I ask the taxis to do drive through McDonald’s when I leave the airport. They laugh but oblige me, impatient after 4 months without those fries of heaven, that QuarterPounder of bliss and that Diet Coke of pure perfection. There is a PhD thesis waiting to be written about why, empirically, McDonald’s Diet Coke, full of ice, is the apex of Diet Cokeness. There is something so cute about a sweet shiny grey can, and yet, yet, yet, that large cup, white with a bit of yellow, that small splash of red, that straw, at the right angle, that ice, so cool and crisp. That moment when the counterperson slides the cup to you and you pick it up, savoring the heft, the utter complete ‘rightness’ of that large Diet Coke. Three seconds to order, one minute to wait and it is yours. Yours, completely, to cart around, sip, enjoy, savor, your portable chalice of joy.
Oh absence makes the heart grow fonder. I have logged my time in small towns, and I like small towns. But the truth is I do not enjoy living full-time in a small towns surrounded by nice, healthy people in vegetable-dyed wool sweaters. Kindly, outdoorsy people make me snarky and bitter, hard as that may be to believe. There comes that time when you start to hanker for the big smoke.
And I have done pretty well in here – heading to Dubai, Abu Dhabi and Doha now and then.

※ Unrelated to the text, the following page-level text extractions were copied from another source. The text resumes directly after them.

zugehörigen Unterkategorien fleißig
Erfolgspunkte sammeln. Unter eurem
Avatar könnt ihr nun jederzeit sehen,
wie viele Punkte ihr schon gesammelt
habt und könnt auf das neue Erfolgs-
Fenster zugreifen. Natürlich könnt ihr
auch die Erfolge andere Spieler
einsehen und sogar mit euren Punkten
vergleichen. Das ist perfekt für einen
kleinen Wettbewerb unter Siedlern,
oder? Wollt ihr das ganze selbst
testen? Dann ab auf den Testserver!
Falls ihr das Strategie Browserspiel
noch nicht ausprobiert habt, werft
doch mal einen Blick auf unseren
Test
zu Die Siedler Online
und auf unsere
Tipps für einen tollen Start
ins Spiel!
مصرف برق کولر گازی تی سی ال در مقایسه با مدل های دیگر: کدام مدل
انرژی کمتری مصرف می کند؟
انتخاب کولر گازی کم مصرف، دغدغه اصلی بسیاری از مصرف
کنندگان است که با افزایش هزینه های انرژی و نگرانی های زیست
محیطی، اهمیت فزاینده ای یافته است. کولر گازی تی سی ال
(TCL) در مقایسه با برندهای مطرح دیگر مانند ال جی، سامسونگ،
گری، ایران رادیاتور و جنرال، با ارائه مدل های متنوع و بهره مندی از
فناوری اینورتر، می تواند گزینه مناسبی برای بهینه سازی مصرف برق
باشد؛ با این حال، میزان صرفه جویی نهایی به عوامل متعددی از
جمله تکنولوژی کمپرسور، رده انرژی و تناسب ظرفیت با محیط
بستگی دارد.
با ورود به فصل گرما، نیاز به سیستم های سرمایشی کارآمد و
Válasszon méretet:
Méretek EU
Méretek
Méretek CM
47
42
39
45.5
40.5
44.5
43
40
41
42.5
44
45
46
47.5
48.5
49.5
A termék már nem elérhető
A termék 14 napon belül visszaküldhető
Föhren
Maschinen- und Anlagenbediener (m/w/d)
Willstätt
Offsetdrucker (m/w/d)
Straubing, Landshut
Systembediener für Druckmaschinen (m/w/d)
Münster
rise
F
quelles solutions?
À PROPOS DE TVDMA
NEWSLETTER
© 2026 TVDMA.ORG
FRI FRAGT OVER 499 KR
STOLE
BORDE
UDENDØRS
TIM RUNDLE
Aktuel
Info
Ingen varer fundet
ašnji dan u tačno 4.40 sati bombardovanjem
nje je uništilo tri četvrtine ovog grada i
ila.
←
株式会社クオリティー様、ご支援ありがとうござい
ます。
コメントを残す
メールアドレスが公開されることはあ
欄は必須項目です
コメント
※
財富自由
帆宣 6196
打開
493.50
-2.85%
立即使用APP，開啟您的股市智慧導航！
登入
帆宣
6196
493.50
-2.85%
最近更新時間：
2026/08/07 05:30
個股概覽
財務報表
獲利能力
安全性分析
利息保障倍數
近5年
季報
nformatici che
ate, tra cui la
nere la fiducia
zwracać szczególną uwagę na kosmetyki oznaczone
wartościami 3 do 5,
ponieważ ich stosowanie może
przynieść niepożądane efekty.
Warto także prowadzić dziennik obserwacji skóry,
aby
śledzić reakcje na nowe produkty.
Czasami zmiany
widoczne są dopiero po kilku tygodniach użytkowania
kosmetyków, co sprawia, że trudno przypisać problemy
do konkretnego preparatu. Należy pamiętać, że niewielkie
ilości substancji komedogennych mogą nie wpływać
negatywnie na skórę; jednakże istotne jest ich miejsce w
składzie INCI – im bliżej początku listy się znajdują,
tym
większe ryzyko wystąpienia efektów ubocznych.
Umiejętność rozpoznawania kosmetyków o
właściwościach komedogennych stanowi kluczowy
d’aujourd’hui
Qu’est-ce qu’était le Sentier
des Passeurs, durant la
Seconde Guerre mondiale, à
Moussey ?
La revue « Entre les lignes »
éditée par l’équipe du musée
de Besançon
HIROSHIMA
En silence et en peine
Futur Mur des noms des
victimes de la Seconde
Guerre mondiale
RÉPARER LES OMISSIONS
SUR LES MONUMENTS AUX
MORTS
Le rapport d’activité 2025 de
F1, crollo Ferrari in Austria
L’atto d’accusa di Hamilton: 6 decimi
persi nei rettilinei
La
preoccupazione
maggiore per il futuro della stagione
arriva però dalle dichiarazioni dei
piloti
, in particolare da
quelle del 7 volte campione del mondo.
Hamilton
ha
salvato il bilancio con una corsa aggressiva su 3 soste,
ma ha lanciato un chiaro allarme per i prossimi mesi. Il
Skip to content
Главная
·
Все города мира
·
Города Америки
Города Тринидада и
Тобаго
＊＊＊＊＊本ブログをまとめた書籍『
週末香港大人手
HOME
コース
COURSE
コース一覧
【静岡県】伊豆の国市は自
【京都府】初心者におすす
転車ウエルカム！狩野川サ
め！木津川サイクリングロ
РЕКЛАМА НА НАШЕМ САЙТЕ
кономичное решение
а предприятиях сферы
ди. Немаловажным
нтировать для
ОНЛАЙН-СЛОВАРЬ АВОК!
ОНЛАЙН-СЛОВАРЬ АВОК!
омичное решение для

Of course, before you go, you have to ask your friends what they want. This is a sacred ritual of living in a small town – when you head to the bright lights, you need bring something back for your people. One trip’s list was: flax, verbena tea, vitamin E, coffee beans, melatonin, baby asparagus, rye bread, and cape gooseberries Which just goes to show that you will ever know what you will miss until you goes through the semi-deprivation of living in a small town. One European who visited me marveled at the “huge selection” of food available. “Hmm, and what would you make for dinner?” I asked.
“Vegetables with pasta!”
“And the next night?”
“Vegetables with pasta are really good.”
I think he would last about two weeks.
After a few months, when I start to get twitchy, I book a ticket, get off the plane and head straight to a mall. Central air-conditioning, florescent lights, people passing, talking, life, energy and Baskin Robbin’s ice cream. Then the grocery store. Oh the grocery store, huge space, linoleum floors, giant grey metal carts like T-Rexs prowling the aisles. I am transported: “Party fever” spray deodorant, hokey-pokey (ask someone from New Zealand), “Sweat” sport drink, red mung beans in syrup, Jaggery (isn’t that a Dickens’s character?), angel delight, “Sausages Tonight,” Tim-Tams (ask someone from Australia), “Chicago Sauce,” pineapple gel in syrup, fish maw soup, jungle oats with a recipe on the side for “fish cakes” which begins with “one tin of sardines in tomato sauce.”
The oil aisle – of course you have your basics: almond oil, sunflower, Crisco, coconut oil, pure ghee, Mazola, grape seed, peanut oil and then the flights of fancy take off: olive oil from Spain and Italy, toasted sesame oil, gingelly oil, olive pomace oil, ground nut, walnut oil from France, basil, lemon, soy bean, avocado oil.
The spice section: “Spice for Rice,” peri-peri, “Zeal” (aka MSG), “Spice for Mince,” “Veggie Season,” “Zulu Fine,” Origanum, juniper berries, char-grilled smoking BBQ spice, bits of raw sugar and cinnamon sticks in a grinder.
Another few hours of shopping, to the hotel, cafe in the morning, and onward to more shopping. The things I carried back: French apple cookies, Blue Diamond almonds, brownie mix, gold mirrored coasters, five bottles of perfumes, three bottles of nail polish, eyeliner, long-stay lipstick, birthday cards, wallet, chocolate bars, Australian nougat, and stuffed green olives.
I got on the plane home clutching a latte, back to real life. Goodbye Big Smoke.